Santissima Trinità

La festa della Santissima Trinità che la Chiesa celebra oggi ha una tradizione molto antica: essa compare in Occidente a partire già dal X secolo (soprattutto in Francia e Germania). Già nel sec. VIII nasce uno dei testi della Messa usati ancora oggi, il prefazio, cioè la preghiera recitata prima del “Santo”. Alcuni ambienti monastici ne diffondono la devozione, per esempio il monastero di Cluny (a partire dall’anno 1030).

Nel XIV sec. (1331) verrà inserita nel calendario delle celebrazioni grazie al papa Giovanni XXII e dopo il concilio di Trento sarà nel Messale romano del 1570. Ma che cos’è la Trinità? Essa è anzitutto un mistero che costituisce il Credo centrale del Cristianesimo. Attorno a questo Credo lo stesso Consiglio Mondiale delle Chiese ha trovato uno dei capisaldi per riunire le molte comunità cristiane nell’unità della fede.

Da sempre la Trinità è stata al centro della riflessione teologica sia nel pensiero dei Padri della Chiesa, che in quello dei teologi delle altre religioni non cristiane. L’Ebraismo non crede nella Trinità perché la professione di questo dogma sminuirebbe di conseguenza la professione di fede nell’Unicità di Dio. Così sono convinti che il Cristianesimo abbia accolto in sé un Dio contraddittorio perché sarebbe uno e tre insieme. La teologia islamica critica la dottrina della Trinità perché anch’essa vede in questa un’offesa al monoteismo. In altre parole, per loro, sembrerebbe che il Cristianesimo creda in tre dei.

[Voci da una fonte di dati]

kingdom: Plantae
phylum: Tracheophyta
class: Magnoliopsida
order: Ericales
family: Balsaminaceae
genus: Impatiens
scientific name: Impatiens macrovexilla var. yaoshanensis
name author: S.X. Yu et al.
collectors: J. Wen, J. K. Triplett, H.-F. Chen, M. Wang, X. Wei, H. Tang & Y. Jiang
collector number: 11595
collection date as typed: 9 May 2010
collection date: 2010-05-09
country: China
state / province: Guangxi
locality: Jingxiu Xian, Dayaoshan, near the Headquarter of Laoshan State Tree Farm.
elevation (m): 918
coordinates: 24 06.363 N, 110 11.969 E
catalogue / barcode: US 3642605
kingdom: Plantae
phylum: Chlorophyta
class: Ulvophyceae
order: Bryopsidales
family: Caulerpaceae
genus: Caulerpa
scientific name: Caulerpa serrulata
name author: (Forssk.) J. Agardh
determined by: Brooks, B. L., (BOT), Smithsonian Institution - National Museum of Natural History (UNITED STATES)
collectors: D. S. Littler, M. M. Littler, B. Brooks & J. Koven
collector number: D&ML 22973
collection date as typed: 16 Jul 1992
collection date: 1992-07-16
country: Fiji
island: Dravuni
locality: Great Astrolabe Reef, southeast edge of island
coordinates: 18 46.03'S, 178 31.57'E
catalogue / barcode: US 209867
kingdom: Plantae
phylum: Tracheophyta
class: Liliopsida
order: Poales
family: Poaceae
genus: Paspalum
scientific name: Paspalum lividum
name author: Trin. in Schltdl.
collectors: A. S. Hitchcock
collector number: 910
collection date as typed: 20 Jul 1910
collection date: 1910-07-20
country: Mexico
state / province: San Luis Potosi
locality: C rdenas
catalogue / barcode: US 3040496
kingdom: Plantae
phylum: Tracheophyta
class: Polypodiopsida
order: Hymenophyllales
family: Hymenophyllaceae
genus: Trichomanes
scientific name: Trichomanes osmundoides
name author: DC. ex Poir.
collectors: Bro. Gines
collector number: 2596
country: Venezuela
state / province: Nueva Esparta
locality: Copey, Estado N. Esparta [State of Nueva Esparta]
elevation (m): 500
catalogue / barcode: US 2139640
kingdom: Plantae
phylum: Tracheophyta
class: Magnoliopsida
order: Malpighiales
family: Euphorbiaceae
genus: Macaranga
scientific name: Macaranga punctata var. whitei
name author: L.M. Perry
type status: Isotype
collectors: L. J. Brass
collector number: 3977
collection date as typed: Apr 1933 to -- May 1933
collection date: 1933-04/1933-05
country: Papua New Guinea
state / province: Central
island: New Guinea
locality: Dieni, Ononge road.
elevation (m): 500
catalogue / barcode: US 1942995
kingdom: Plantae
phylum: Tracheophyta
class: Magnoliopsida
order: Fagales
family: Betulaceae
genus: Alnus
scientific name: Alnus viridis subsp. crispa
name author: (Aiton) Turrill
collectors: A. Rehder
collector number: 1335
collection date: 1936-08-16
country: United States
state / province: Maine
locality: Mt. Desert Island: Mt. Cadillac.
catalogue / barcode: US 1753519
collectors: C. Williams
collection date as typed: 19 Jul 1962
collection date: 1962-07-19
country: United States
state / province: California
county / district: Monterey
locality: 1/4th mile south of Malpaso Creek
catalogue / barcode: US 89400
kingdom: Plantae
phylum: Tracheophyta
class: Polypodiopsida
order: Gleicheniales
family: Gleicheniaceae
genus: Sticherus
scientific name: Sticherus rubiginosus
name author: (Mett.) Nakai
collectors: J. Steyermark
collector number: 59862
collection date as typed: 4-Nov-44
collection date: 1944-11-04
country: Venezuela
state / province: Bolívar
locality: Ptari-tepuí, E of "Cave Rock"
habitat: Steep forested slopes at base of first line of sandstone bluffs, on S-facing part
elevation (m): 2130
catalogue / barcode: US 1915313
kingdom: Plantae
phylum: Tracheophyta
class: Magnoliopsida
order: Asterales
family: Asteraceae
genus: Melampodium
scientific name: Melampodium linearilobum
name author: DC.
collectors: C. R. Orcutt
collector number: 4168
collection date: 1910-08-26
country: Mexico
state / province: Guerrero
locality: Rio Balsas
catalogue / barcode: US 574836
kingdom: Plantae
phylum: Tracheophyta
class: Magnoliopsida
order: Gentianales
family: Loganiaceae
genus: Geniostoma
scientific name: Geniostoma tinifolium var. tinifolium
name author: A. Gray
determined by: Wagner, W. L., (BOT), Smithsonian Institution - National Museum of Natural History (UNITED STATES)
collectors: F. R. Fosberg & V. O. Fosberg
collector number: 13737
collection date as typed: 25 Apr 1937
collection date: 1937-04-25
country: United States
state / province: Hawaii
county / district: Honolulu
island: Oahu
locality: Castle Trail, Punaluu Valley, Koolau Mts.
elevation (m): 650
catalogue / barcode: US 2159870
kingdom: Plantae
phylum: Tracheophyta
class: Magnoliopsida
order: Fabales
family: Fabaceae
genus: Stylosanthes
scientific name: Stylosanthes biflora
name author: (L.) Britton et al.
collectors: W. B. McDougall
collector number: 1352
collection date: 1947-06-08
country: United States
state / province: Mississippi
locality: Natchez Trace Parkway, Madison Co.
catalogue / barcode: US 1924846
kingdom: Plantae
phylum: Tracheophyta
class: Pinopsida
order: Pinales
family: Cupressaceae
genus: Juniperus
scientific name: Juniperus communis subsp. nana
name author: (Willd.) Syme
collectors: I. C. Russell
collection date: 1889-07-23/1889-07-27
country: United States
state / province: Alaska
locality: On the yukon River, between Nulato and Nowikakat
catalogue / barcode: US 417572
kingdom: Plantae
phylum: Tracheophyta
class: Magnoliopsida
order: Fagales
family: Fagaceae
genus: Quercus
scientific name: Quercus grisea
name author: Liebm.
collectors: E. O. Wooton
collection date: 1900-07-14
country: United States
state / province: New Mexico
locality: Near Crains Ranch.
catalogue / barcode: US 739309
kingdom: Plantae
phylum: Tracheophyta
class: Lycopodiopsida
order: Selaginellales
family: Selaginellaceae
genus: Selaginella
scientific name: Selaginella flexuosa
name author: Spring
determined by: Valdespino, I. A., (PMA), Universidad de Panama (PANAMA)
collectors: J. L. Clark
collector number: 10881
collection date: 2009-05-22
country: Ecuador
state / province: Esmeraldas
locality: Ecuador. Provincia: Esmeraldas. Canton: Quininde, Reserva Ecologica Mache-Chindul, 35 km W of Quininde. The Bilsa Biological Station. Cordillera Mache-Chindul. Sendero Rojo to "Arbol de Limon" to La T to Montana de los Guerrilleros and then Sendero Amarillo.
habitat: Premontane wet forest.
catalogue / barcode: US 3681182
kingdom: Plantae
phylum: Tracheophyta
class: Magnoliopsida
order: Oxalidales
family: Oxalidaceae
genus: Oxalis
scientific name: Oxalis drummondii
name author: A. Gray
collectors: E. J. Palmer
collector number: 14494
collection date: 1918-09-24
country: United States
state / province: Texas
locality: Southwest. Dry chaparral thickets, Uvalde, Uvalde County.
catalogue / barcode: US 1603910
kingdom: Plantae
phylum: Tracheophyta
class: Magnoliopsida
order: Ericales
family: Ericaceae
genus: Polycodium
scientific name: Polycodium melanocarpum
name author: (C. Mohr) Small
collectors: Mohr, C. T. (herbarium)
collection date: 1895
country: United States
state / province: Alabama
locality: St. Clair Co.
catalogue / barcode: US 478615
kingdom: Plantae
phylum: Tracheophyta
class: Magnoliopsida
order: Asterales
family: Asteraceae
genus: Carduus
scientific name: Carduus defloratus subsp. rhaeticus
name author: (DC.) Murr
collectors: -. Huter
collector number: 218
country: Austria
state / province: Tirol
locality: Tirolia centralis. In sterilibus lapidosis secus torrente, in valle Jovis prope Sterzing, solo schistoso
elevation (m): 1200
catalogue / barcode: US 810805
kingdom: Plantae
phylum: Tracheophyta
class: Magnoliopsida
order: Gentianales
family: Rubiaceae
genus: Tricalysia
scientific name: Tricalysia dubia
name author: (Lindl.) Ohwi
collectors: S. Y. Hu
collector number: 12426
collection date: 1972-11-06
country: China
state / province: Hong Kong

§ Attività richieste
1 – Rispondi a queste domande sul brano dedicato alla Santissima Trinità:
(a) In quale anno la festa entra nel calendario delle celebrazioni, e per opera di quale papa?
(b) Quale monastero viene indicato come esempio di ambiente che ne diffonde la devozione?
(c) Secondo il brano, per quale motivo l'Ebraismo non crede nella Trinità?
2 – Prosegui, per favore, il brano sulla Santissima Trinità a partire dalla sua ultima frase.

§ Risposte all'esercizio
1 –
(a) Nel 1331, grazie al papa Giovanni XXII.
(b) Il monastero di Cluny, a partire dall'anno 1030.
(c) Perché la professione di questo dogma sminuirebbe la professione di fede nell'Unicità di Dio.

2 –
Nel Cristianesimo non sono mancate le spiegazioni e le precisazioni. Credere in Dio Trino non è contraddire l’unità di Dio stesso: la formulazione classica dice che Dio è “una sostanza in tre persone”. Se noi per comprendere proviamo a immaginare tre persone una accanto all’altra, non capiremmo mai. Il problema sta nel fatto che nel pensiero occidentale, molto influenzato dalla filosofia platonica, il “primato dell’unità” (il fatto che ogni cosa sia una sola e quella soltanto) fa problema alla “comunione” (cioè alla possibilità che Dio sia uno e insieme non-solitario).

Egli si è manifestato come il Dio dell’amore eterno ed è realmente così perché lo è anche in se stesso: è comunione di persone tanto da essere uno. Alla difficoltà di comprendere con la mente segue l’assenso della fede perché a Dio è piaciuto rivelarsi così. Se volessimo trovare dei fondamenti biblici alla dottrina della Trinità, sebbene non sia facilissimo – per esempio non possiamo trovarne nell’Antico Testamento – non è nemmeno impossibile.

Cito solo due testi: – Il primo riguarda le parole di Gesù stesso: “Andate dunque, fate discepoli tutti i popoli, battezzandoli nel nome del Padre, del Figlio e dello Spirito Santo, insegnando loro ad osservare tutto ciò che vi ho comandato. Ed ecco, io sono con voi tutti giorni, fino alla fine del mondo” (Matteo 28,19-20). Comprendiamo queste parole alla luce di tutta la sua vita terrena perché continuamente ha detto di essere il Figlio di Dio, dunque, di avere Dio per Padre, e che lo spirito Santo sarebbe stato il segno di Dio stesso presente con i suoi discepoli in eterno.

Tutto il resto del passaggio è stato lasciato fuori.